Толковый словарь по нейросетям и искусственному интеллекту
Заморозка текстового энкодера
Категория термина
Заморозка текстового энкодера (Text Encoder Freeze) — это техника обучения нейросетей, при которой параметры текстового энкодера (например, CLIP в Stable Diffusion) фиксируются и не обновляются во время тренировки. Такой подход используется для экономии вычислительных ресурсов и предотвращения «разрушения» уже хорошо обученного представления текста.
🧠 Механизм работы
- При обучении модели энкодер переводит текстовые промпты в векторы признаков.
- В режиме freeze веса энкодера остаются постоянными, а обучение затрагивает только другие части модели (например, UNet или дополнительные LoRA-слои).
- Это ускоряет процесс и снижает требования к памяти, так как уменьшается количество оптимизируемых параметров.
🔑 Особенности
- Применяется в интерфейсах Kohya_SS и других инструментах для дообучения Stable Diffusion.
- Может быть частичной (замораживаются только нижние слои) или полной.
- Используется в LoRA, Textual Inversion и fine-tuning.
📌 Примеры применения
- Обучение LoRA для генерации стиля художника без изменения понимания языка.
- Ускоренное обучение кастомного датасета с небольшим числом изображений.

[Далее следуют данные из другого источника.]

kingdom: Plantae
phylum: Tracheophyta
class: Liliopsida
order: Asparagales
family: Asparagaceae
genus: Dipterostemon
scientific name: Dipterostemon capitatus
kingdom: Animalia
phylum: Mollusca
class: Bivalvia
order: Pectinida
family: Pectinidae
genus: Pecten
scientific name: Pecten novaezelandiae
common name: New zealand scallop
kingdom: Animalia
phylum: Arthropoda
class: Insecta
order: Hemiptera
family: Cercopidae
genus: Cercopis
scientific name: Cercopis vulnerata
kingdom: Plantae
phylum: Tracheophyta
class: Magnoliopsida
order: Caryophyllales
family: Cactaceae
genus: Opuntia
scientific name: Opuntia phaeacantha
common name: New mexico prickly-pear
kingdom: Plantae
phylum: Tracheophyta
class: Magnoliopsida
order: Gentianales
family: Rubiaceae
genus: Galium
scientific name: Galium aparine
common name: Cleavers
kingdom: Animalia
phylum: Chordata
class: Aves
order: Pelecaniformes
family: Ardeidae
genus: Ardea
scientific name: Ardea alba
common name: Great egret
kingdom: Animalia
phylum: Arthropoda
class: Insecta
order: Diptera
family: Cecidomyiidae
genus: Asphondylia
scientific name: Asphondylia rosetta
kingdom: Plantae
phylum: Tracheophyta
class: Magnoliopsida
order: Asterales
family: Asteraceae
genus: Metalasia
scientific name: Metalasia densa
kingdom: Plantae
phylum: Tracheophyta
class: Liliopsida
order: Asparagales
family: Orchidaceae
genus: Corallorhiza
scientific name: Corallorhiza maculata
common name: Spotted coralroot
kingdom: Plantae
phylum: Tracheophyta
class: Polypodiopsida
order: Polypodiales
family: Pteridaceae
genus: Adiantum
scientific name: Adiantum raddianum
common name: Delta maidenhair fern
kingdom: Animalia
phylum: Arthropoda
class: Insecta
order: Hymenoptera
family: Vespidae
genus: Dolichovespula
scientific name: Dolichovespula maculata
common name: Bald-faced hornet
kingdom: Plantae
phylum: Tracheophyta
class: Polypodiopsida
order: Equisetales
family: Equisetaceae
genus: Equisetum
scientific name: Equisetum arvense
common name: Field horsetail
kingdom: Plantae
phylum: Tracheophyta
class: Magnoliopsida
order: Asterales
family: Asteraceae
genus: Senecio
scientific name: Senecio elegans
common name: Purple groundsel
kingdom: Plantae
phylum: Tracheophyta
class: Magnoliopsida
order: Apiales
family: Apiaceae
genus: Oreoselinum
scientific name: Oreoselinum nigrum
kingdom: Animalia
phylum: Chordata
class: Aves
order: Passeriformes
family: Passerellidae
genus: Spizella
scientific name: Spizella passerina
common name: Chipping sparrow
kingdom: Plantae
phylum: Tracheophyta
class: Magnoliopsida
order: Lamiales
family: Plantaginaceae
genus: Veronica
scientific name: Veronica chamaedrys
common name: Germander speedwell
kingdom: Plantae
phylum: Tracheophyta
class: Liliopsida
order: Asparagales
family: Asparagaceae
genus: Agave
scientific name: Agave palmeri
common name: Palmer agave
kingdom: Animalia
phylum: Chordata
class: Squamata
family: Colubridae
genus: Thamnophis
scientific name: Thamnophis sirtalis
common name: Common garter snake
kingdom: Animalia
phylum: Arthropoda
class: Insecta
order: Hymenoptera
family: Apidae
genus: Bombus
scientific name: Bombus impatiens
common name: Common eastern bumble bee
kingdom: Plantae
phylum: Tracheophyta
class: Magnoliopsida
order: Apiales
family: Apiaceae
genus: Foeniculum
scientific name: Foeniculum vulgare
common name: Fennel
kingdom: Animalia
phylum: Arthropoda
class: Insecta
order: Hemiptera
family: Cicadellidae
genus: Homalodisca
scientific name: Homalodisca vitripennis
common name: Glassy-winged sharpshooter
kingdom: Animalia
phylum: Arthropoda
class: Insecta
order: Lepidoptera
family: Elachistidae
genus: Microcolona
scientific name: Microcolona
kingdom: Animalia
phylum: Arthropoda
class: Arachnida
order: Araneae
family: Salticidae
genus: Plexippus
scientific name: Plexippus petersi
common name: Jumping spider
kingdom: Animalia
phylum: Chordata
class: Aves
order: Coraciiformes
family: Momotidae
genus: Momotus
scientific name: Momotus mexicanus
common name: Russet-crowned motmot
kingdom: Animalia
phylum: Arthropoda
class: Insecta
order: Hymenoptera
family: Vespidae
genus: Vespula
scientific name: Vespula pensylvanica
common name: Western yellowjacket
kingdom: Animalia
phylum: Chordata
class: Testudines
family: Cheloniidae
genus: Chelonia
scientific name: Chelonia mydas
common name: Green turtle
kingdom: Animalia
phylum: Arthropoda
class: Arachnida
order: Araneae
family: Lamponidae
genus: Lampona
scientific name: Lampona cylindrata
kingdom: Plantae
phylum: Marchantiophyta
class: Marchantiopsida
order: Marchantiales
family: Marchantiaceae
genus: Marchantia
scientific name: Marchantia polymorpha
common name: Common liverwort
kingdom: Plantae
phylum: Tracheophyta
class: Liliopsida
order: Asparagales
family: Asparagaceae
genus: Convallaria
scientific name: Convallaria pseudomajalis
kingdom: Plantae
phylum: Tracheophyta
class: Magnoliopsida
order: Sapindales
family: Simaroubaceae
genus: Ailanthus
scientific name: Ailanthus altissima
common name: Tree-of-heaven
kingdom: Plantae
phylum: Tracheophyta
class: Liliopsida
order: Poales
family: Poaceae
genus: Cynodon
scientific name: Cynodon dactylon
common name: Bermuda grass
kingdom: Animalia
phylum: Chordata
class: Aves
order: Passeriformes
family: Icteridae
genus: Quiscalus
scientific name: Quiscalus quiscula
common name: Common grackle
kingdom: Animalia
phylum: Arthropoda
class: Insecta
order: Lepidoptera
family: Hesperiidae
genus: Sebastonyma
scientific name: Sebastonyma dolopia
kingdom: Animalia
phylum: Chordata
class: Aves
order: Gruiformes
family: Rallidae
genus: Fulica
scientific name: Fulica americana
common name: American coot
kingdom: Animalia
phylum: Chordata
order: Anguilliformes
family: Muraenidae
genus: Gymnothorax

- Снижение риска переобучения текста при настройке модели под конкретные запросы.
⚖️ Преимущества и недостатки
Преимущества:
- Уменьшает затраты GPU-памяти и ускоряет обучение.
- Сохраняет стабильное понимание текстовых промптов.
- Позволяет сосредоточить обучение на визуальной части модели.
Недостатки:
- Может ограничивать гибкость при работе с новыми терминами.
- Не подходит для задач, где необходимо дообучение на текстовом уровне.
- При слишком жёсткой заморозке результаты могут быть менее выразительными.
🧠 Связанные понятия
- Fine-tuning — дообучение модели на новых данных.
- LoRA (Low-Rank Adaptation) — метод дообучения с низкими ресурсными затратами.
- Textual Inversion — обучение новых текстовых токенов.
- Embedding — векторное представление текста или изображения.
- Transfer Learning — перенос знаний между моделями.
💡 Вывод
Text Encoder Freeze — это оптимизация процесса дообучения, позволяющая ускорить обучение и снизить ресурсоёмкость за счёт сохранения неизменных текстовых представлений. Этот подход особенно полезен для ускоренных экспериментов и ограниченных вычислительных условий.